***** Textauszug *****
Der Löwe labert

12. Mai 2015
Kategorie: Allgemein | FAZ-Kritik | Freiheit | Medien | Persönliches

Einige fragen sich zu Recht, warum ich hier seit einiger Zeit deutlich aktiver bin, nachdem ich diesen Ort recht stiefmütterlich behandelt habe. Da sind erst einmal rein praktische Gründe: wenn ich im Fluss bin, geht es einfacher von der Hand. In den letzten Monaten blieb mir schlichtweg keinerlei Zeit, meine Schreibpraxis zu pflegen. Es gab Zeiten, da habe ich 2.000 Worte am Tag (und mehr) geschrieben, das ist heute eine Seltenheit. Und wenn man dann versucht, wieder „reinzukommen“, kann das manchmal recht anstrengend sein. Im Gegensatz zum literarischen Stoff, wo ich meistens extrem selbstkritisch drüber brüte, kann ich hier mal einen Text locker verfassen (auch, wenn er dann meist über 1.000 Worte fasst).
*****
▶ _Aufgabe A_: Wie viele Worte am Tag wurden laut dem Blogeintrag „Der Löwe labert“ zu manchen Zeiten geschrieben?
▶ _Aufgabe B_: Schreib den Blogeintrag „Der Löwe labert“ im Anschluss an seinen letzten Satz weiter.
***** Vorliegendes Material *****
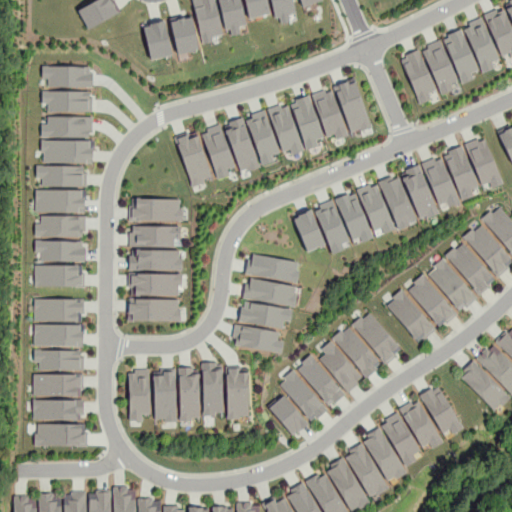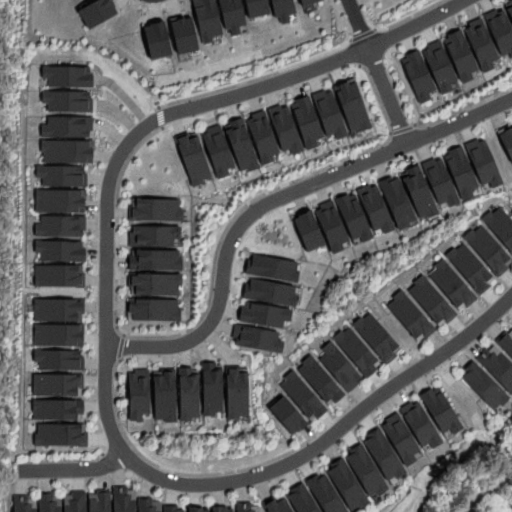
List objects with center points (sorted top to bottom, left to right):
*****
▶ _Antwort A_: 2.000 Worte am Tag und mehr.

▶ _Antwort B_:
Daneben ein weit einfacher Grund, weshalb dieser Absatz kürzer ausfällt: weil es mir gerade Spaß macht.

Ich merke allerdings auch, dass mir seit ein paar Monaten ein Vehikel fehlt, um meine pseudo-intellektuellen Gedanken loszuwerden. Das hilft ungemein, um den Kopf frei zu bekommen, und sich wieder aufs Wesentliche zu konzentrieren. Frei nach Jürgen Becker: „Gehen wir erst mal in den Puff, dann haben wir das schon mal aus dem Kopf!“

Das Bordell, das ich früher zu besuchen pflegte, war der Kommentarteil von FAZ.NET. Die FAZ selbst lese ich seit meinem zwölften Lebensjahr. Leserkommentare verfasste ich auf der Onlineseite in unregelmäßigen Abständen seit 2010. Manchmal gehaltvoll, manchmal etwas spitzer. Zumindest habe ich mir immer Mühe gegeben, runde und ausgewogene Kommentare abzusenden; für mich waren um 2010 herum die Kommentare noch eher elektronische Leserbriefe, und ich vermute, das sahen viele „Kollegen“ ähnlich. Dass sich seitdem – und nicht nur aufgrund diverser Krisen – einiges geändert hat, brauche ich nicht weiter zu auszuführen.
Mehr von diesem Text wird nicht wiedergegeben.